**To do**
Scan the records that follow, and whenever a line has the word "возможностей", copy it.

**Recorded information**
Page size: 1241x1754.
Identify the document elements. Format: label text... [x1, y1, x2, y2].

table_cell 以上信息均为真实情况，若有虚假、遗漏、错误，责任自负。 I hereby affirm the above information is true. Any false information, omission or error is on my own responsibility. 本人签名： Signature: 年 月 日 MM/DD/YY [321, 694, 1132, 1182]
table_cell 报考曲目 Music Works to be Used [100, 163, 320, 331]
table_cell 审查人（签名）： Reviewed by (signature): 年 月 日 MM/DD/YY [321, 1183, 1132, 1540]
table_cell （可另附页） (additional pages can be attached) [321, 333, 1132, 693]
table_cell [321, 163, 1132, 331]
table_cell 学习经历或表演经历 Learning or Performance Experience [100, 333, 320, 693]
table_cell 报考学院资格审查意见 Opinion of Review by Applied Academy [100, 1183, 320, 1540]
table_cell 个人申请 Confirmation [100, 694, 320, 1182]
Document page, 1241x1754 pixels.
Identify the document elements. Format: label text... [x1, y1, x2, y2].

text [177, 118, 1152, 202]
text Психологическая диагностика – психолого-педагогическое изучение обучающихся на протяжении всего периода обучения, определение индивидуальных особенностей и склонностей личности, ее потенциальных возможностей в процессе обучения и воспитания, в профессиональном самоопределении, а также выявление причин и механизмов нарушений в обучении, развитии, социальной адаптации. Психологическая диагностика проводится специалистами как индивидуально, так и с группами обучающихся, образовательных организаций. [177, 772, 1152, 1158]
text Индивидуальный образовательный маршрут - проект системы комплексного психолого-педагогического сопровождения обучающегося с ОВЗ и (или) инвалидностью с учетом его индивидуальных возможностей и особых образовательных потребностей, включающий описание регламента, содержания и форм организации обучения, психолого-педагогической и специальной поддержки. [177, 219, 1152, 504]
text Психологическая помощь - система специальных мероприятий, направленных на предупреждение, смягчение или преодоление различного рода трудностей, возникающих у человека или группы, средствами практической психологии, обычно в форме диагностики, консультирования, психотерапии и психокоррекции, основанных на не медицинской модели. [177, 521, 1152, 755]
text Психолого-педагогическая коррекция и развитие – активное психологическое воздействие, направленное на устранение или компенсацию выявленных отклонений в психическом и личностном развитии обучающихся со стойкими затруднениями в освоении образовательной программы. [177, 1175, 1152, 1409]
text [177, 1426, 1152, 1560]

**Exercise solution**
text Психологическая диагностика – психолого-педагогическое изучение обучающихся на протяжении всего периода обучения, определение индивидуальных особенностей и склонностей личности, ее потенциальных возможностей в процессе обучения и воспитания, в профессиональном самоопределении, а также выявление причин и механизмов нарушений в обучении, развитии, социальной адаптации. Психологическая диагностика проводится специалистами как индивидуально, так и с группами обучающихся, образовательных организаций. [177, 772, 1152, 1158]
text Индивидуальный образовательный маршрут - проект системы комплексного психолого-педагогического сопровождения обучающегося с ОВЗ и (или) инвалидностью с учетом его индивидуальных возможностей и особых образовательных потребностей, включающий описание регламента, содержания и форм организации обучения, психолого-педагогической и специальной поддержки. [177, 219, 1152, 504]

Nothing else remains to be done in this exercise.